# Barco 701s



## Guest (May 14, 2008)

Most recent asking price is 80 pounds (~160USD)

The projector is in the UK and is not for sale by me. 

http://www.speakerplans.com/forum/forum_posts.asp?TID=14041


Hope someone benefits from this.


----------



## Blaser (Aug 28, 2006)

That's appearantly a CRT projector. What do you mean "saw it"? Its picture? It also seams not to have the suitable inputs for HT?? Also too cheap to be true?

Can you elaborate?


----------



## Guest (May 14, 2008)

I saw, the thread linked to, in which a guy is selling a Barco 701s for 80pounds in the UK. Even with added shipping this should be a deal, as i think they go for closer to a grand used in the states. 
The price is so low because the guy wants to be rid of it. The thread starts off as 150pounds, and eventually gets down to 80pounds. I don't know much about projectors, but i know that CRT's are desirable for a nice HT.

As far as too good to be true. It is in the "Stuff for sale" section of a reputable audio forum. The listing is by a long time member who has no reputation of ripping off others. 

If you care to, check it out; hope this gives a little more clarity.

Peter.


----------



## Blaser (Aug 28, 2006)

hifiger said:


> . I don't know much about projectors, but i know that CRT's are desirable for a nice HT.


Yes and no :bigsmile: Just have a look at the stickies for more information.

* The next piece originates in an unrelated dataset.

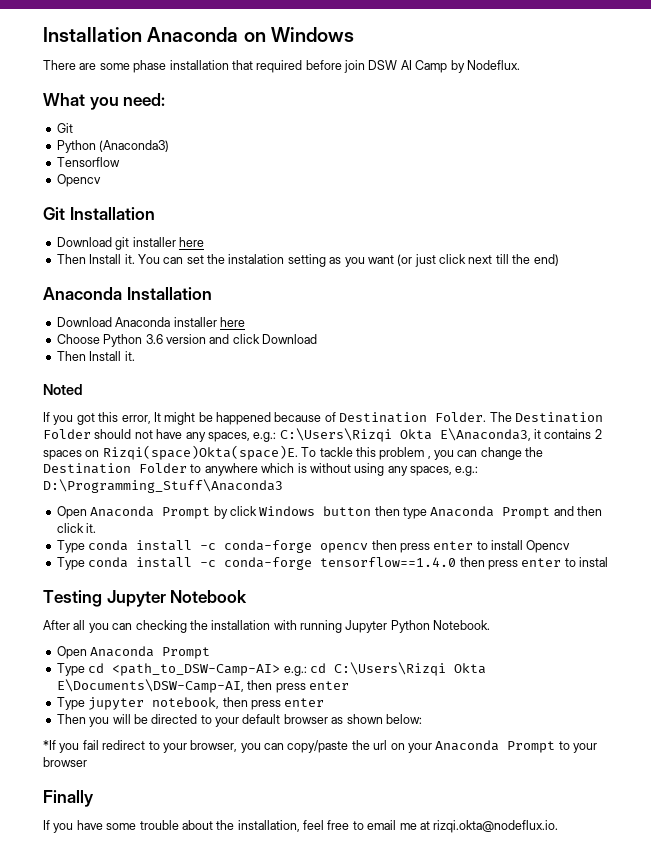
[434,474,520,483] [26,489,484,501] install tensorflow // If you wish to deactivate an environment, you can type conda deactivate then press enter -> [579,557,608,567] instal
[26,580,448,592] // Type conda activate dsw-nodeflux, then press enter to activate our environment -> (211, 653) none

> As far as too good to be true. It is in the "Stuff for sale" section of a reputable audio forum. The listing is by a long time member who has no reputation of ripping off others.
> 
> If you care to, check it out; hope this gives a little more clarity.


I'll do, thanks a lot Peter!


----------



## tbase1 (Nov 10, 2006)

If you're new to crt's this is a easy projector to learn. Hopefully the crt's are not burned. I've owned at least ten of these. When you change the lenses to color corrected it really shines. I would not go over a 106" screen and feed it component video directly.


----------